For open source projects with many distributed maintainers, these have hard operational answers. Result: signing has been uncommon.
Sigstore
Sigstore — launched in March 2021 sponsored by Red Hat, Google, Purdue University, Chainguard and others, under Linux Foundation — answers the problem with an innovative idea: signing with ephemeral keys tied to OIDC identity.

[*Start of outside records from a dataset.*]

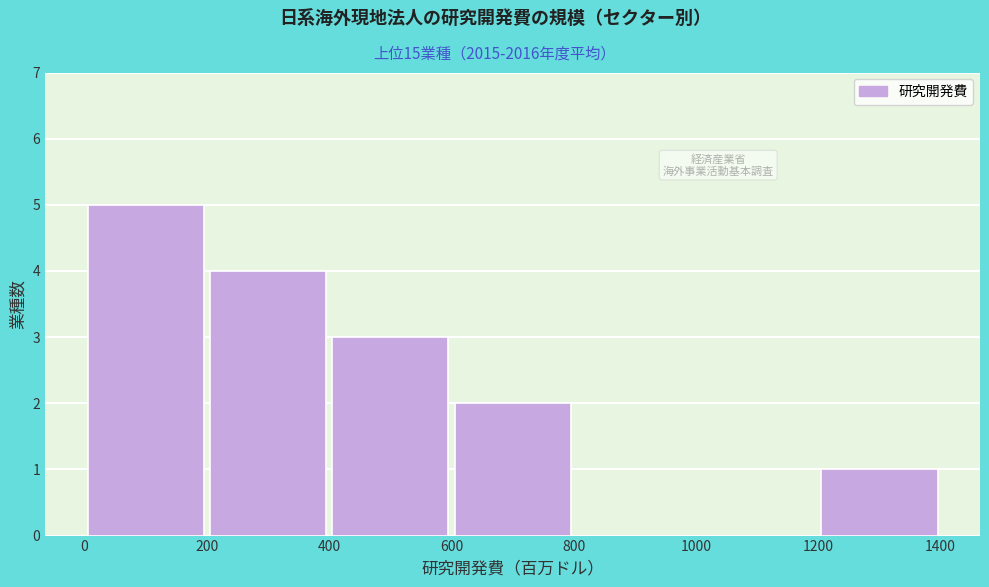

Over which range of the x-axis is the bar tallest?

0 to 200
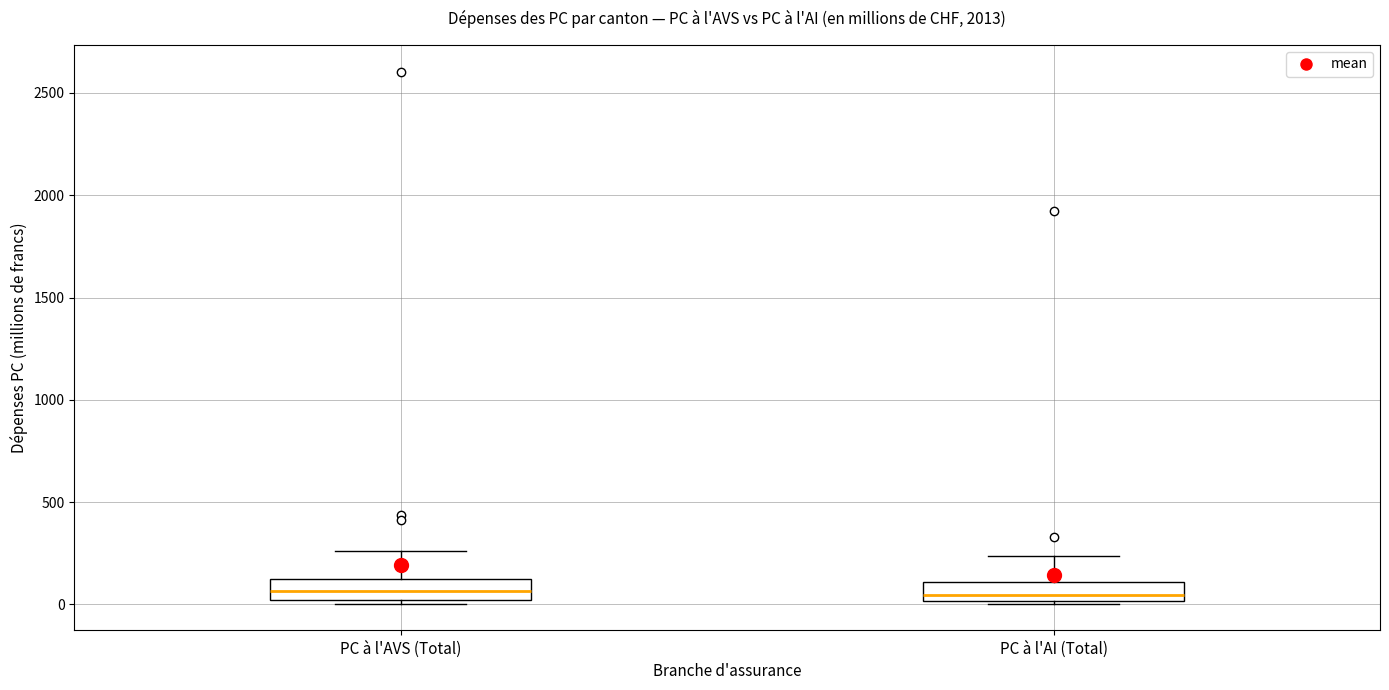

Where does the median line of the box for PC à l'AI (Total) sit on the y-axis? The values are not printed on the chart, so give them approximately, as read against the axis.

50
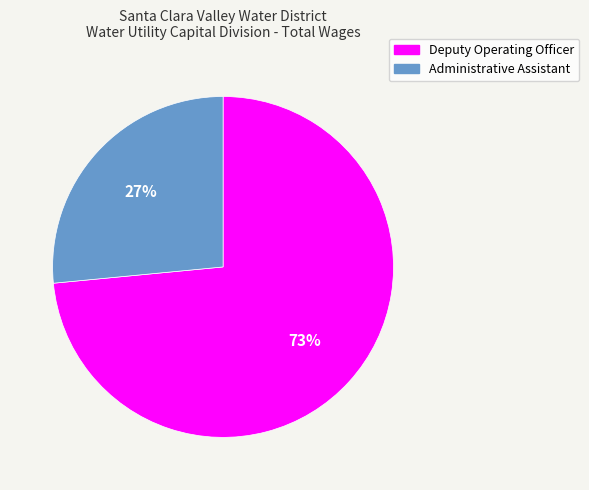

The Administrative Assistant slice represents 37% of the pie. True or false?

False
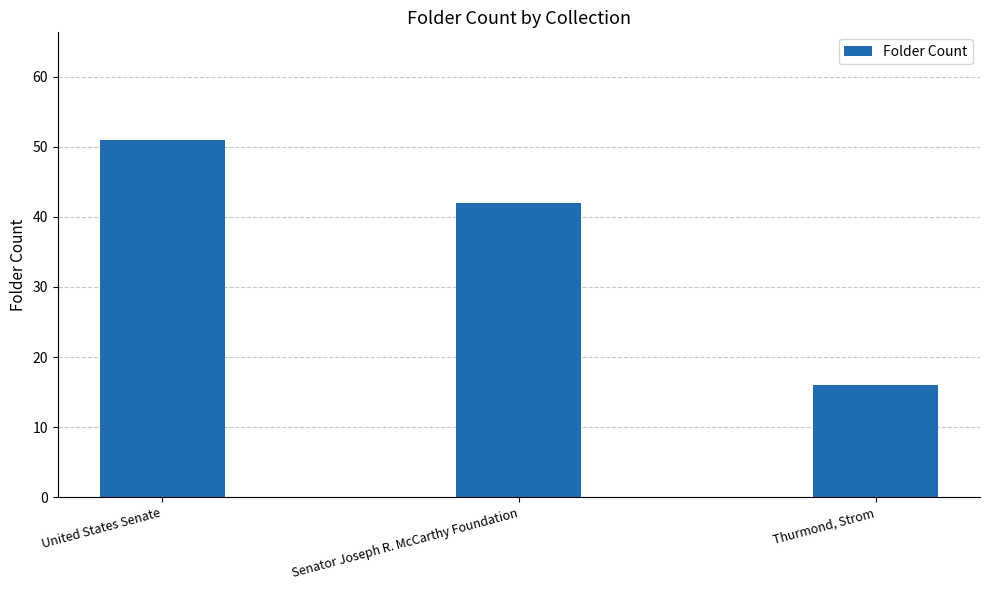

What is the change in value from Senator Joseph R. McCarthy Foundation to Thurmond, Strom?

-26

On 17 October 2022 Sigstore reaches General Availability with stable public services. Apache 2.0 licence.
The three components
cosign
The CLI client. Signs and verifies:
- Container images (OCI registry)
- Software artefacts (binaries, tarballs)
- SBOMs (SPDX, CycloneDX)
- Helm charts
Operating modes:
- Keyless (recommended) — uses the maintainer’s OIDC identity
- Key-based — traditional keys, for compatibility
Fulcio
Short-lived Certificate Authority operated by Sigstore. Flow:
- Maintainer runs
cosign sign container-image:tag - cosign opens browser for OIDC auth (Google, GitHub, Microsoft, GitLab)
- Fulcio issues X.509 certificate with 10-minute validity, bound to the OIDC identity
- cosign signs the artefact with the private key, which is discarded after signing
- The signature + certificate are published on Rekor
The maintainer never manages persistent keys: every signature is ephemeral, identity is OIDC.
Rekor
Public append-only transparency log, based on Merkle tree with integrity logs (similar to Certificate Transparency). Every Sigstore signature is inserted into Rekor with:
- Artefact hash
- Signature + Fulcio certificate
- Timestamp
- Inclusion index
Verifiers can:
- Take a container image
- Compute its hash
- Search the hash in Rekor
- Confirm it was signed by an expected identity
The log is trustworthy by design: retroactive modifications would break Merkle proofs and be detectable.
Gitsign
Extension to sign Git commits with Sigstore instead of GPG. Command: git commit -S with gitsign as gpg program. Benefits:
- No GPG key management (notoriously cumbersome)
- Commit identity linked to OIDC (your @company.com, @github.com)
- Commit verification via Rekor log
Adoption
At October 2022 GA Sigstore already has significant adoption:
- Kubernetes — all releases Sigstore-signed
- npm — package signing (first signed packages)
- Python Package Index (PyPI) — in rollout
- GitHub — GitHub Actions publishes Sigstore provenance on artefacts
- Distroless images (Google) — signed
- Homebrew — planning integration
Regulatory
Sigstore meets SLSA level 3+ requirements on artefact provenance. It is cited in:
- Executive Order 14028 (USA, 2021) for software supply chain
- CISA Secure Software Development Framework
- EU Cyber Resilience Act (2022 proposal)
In the Italian context
As of 2022 Sigstore is still early in Italian adoption:
- Advanced DevOps teams on K8s — integrate cosign in pipelines
- Software houses with US export — enable Sigstore for EO 14028 compliance
- PA — watching, slower adoption
References: Sigstore GA (17 October 2022). Linux Foundation, Red Hat, Google, Purdue University, Chainguard. Apache 2.0 licence. Components: cosign, Fulcio (CA), Rekor (transparency log), gitsign. OIDC (Google, GitHub, Microsoft). Integration: Kubernetes, npm, PyPI, GitHub Actions.